Da contraltare ufficiale all’irregolarità investigativa di Monk vi sono il Cap. Leland Stottlemeyer (il bravo Ted levine) ed il Ten. Randy Disher (il simpatico Jason Gray-Stanford) della Polizia di San Francisco. Coppia d’attori dall’insospettabile verve comica (soprattutto per Levine, che fu l’interprete del serial killer Buffalo Bill ne “Il silenzio degli innocenti” di Jonathan Demme del 1991) che acquisisce autonomia col progredire delle stagioni, giocando sulle differenze caratteriali dei personaggi (il più rude Stottlemeyer e lo svampito Disher) e sulla brillantezza di situazioni slapstick.

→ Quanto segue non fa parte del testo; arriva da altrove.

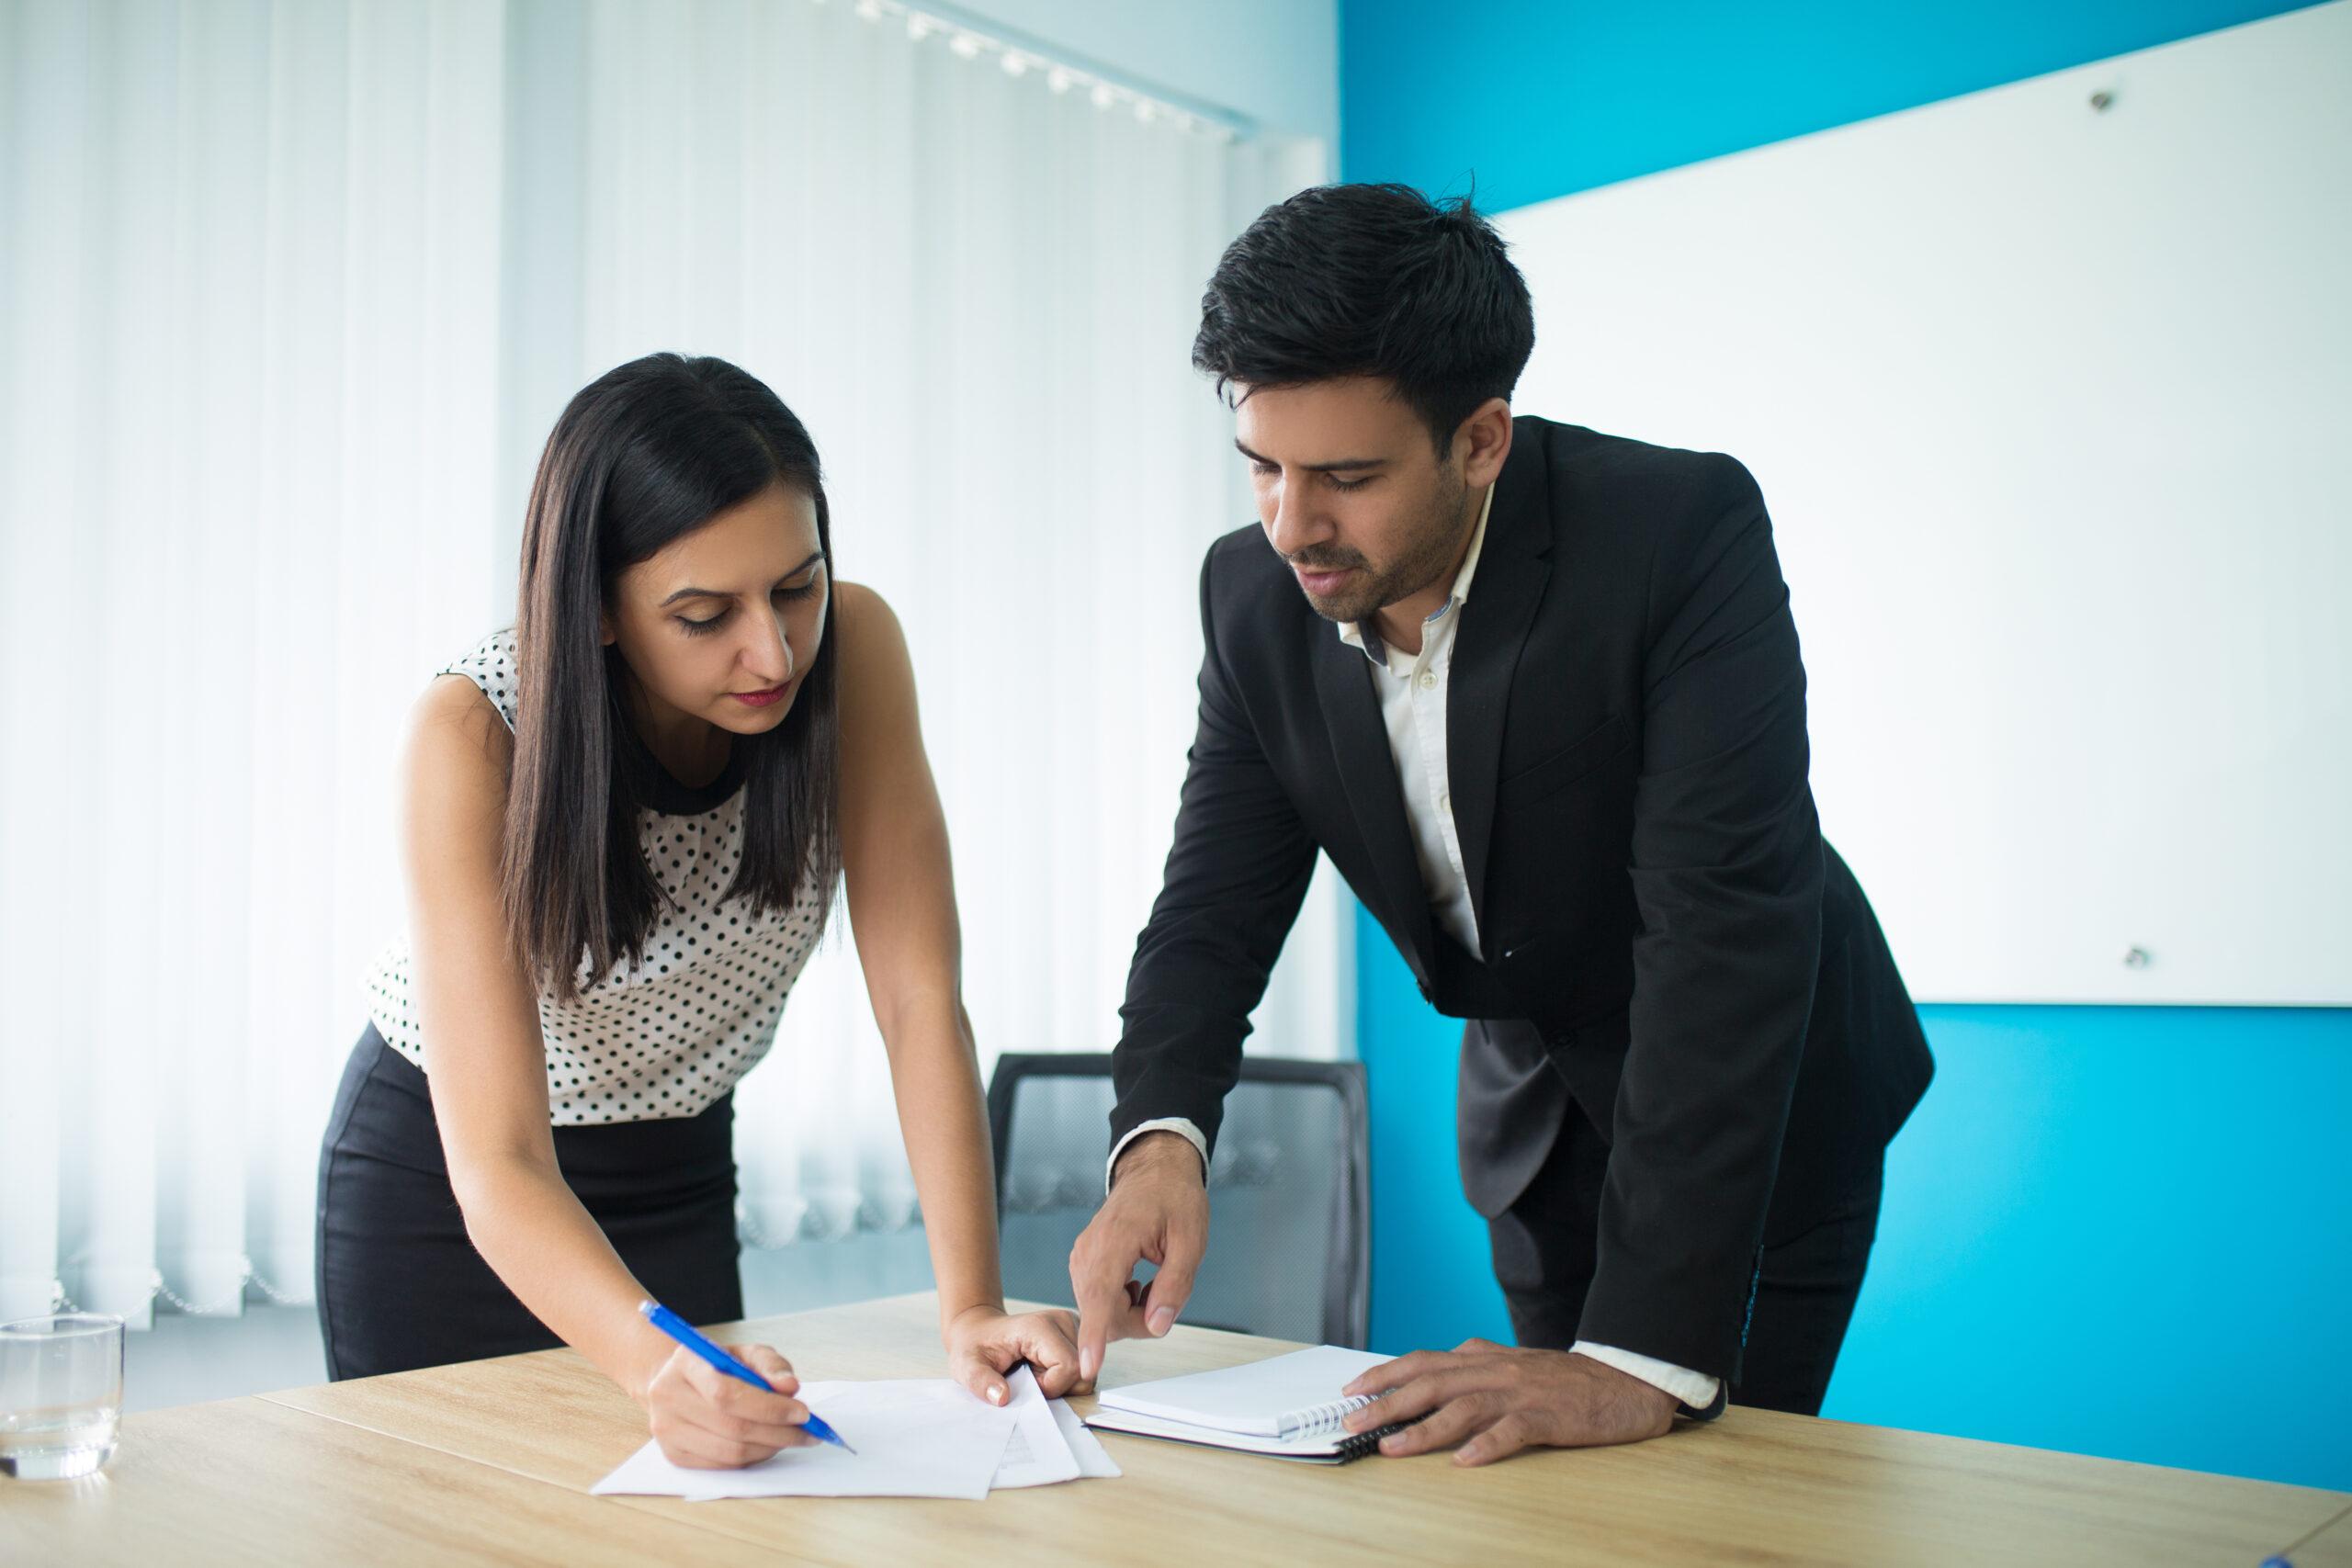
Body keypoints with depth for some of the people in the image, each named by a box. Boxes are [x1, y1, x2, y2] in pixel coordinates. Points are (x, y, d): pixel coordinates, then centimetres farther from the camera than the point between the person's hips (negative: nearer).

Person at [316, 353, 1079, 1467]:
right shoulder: (473, 736, -31)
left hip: (676, 1175, 3)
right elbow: (498, 1168, -35)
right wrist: (657, 1363, -53)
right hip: (438, 1174, -2)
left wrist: (971, 1308, -31)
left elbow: (920, 1000, -22)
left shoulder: (852, 648, -23)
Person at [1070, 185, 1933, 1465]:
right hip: (1534, 1099, 5)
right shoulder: (1256, 594, -15)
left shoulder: (1683, 531, -32)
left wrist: (1650, 1355, -44)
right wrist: (1160, 1141, -33)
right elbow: (1218, 902, -11)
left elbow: (1728, 925, -39)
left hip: (1766, 1093, -5)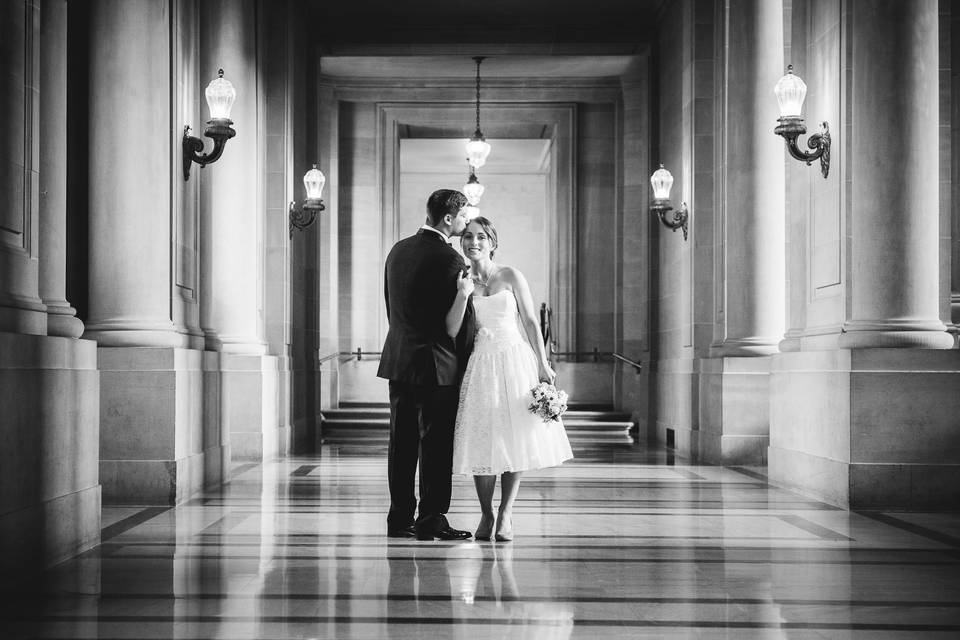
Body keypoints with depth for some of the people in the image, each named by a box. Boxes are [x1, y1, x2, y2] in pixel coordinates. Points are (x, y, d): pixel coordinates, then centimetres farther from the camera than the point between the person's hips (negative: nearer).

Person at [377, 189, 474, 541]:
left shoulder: (398, 250, 8)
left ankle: (400, 519, 15)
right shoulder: (450, 259, -14)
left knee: (402, 443, 11)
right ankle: (431, 521, 3)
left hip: (398, 360, 7)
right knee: (436, 444, 0)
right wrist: (462, 359, 5)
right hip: (435, 365, -7)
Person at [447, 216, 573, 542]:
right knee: (482, 441, -2)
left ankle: (506, 514, 9)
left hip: (515, 360, -1)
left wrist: (543, 364, -2)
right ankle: (486, 515, 11)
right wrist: (462, 296, -16)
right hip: (480, 366, 1)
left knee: (515, 439, -1)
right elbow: (451, 331, -3)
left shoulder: (510, 276, 1)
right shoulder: (460, 281, 5)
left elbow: (531, 321, 2)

E poi le assistenti di Monk, la già citata Sharona (Betty Schram)  fino alla 3^ stagione, poi sostituita (per disaccordi con la produzione sui compensi) da Natalie Teeger (interpretata dall’attrice Taylor Howard). Tra le due (che lo sceneggiatore argutamente riappacificherà nell’episodio 8x10 “Mr. Monk and Sharona”, “Monk e le due  assistenti” il titolo italiano), devo dire di aver sempre preferito la prima: personaggio ben scritto, più impetuoso e fisicamente cozzante con la legnosità caratteriale del nostro eroe, l’ottima interazione con quest’ultimo amplificava maggiormente la brillantezza dei numerosi siparietti che li vedevano protagonisti. Al contrario della seconda, con l’aspetto di una maestrina seppur sufficientemente incisiva  nell’economia ”di coppia” con Monk.

Ma il vero valore aggiunto è senz’altro dato dalla completa adesione al personaggio di Tony Shaloub, nel ruolo della vita; la sua straordinaria capacità di adeguarsi sia al registro comico che a quello drammatico nello spazio di poche sequenze, arricchisce di sfumature inedite un personaggio apparentemente derivativo (uno Sherlock Holmes privo di ogni fascino) ma a tratti commovente ed emozionante. Una recitazione misurata e nervosa allo stesso tempo, come un vulcano (di tic) in procinto di esplodere ma che poi non lo fa (quasi) mai. Un’effige frustrata di un uomo incatenato alle sue paure ed ai sensi di colpa, colpevole di avere le capacità di risolvere enigmi apparentemente insolubili ma di non riuscire a venire a capo di quello per lui più importante: scoprire chi abbia ucciso la propria moglie e perché. Questa è infatti la trama orizzontale che percorre tutta la serie (con richiami episodici) oltre ai casi di “giornata”, fino all’epilogo dell’8^ annata dove tutti i nodi vengono al pettine.  

Ma come dimenticare anche comprimari di prim’ordine quali lo psichiatra Dr. Charles Kruger (interpretato dallo sfortunato Stanley Kamel, morto per attacco cardiaco durante la produzione delle stagioni 6 e 7), “stalkerizzato” da Monk al limite dell’esaurimento, o Harold  Krenshaw (l’attore Tim Bagley), un altro paziente di Kroger antagonista di Monk nell’angariare il povero dottore. E poi le numerose e gustose guest-star, la principale delle quali è rappresentata da John Turturro (che interpreta Ambrose, il fratello agorafobico di Monk), che appare in due strepitose puntate  (“Mr. Monk e le tre torte” e “Mr. Monk torna a casa”), seguito poi da Scott Glen, Casper Van Dien, Danny Trejo, Meat Loaf, Sean Astin, Snoop Dogg, Stanley Tucci (nella commovente e “stanislavskiana” puntata 5x01, “Mr Monk e l’attore”), Willie Nelson, Vincent Curatola, Tim Curry e tanti altri.

Un perfetto lavoro d’insieme, amplificato da una sceneggiatura precisa e curata al dettaglio (senza sbavature visibili sulla lunga distanza delle oltre 100 puntate) e dialoghi ben scritti. Perfino il tema musicale è ottimo: se nella prima stagione era solamente strumentale (eccone una versione estesa),

nella seconda viene sostituito dalla canzone “It’s a jungle out there” di Randy Newman, 

perfettamente calzante con le tematiche della serie.

 

Una squadra vincente per una serie strepitosa, seppur generalista, del quale mi sento di consigliare la (ri)visione nelle numerose repliche (purtroppo prevalentemente pomeridiane) proposte in TV.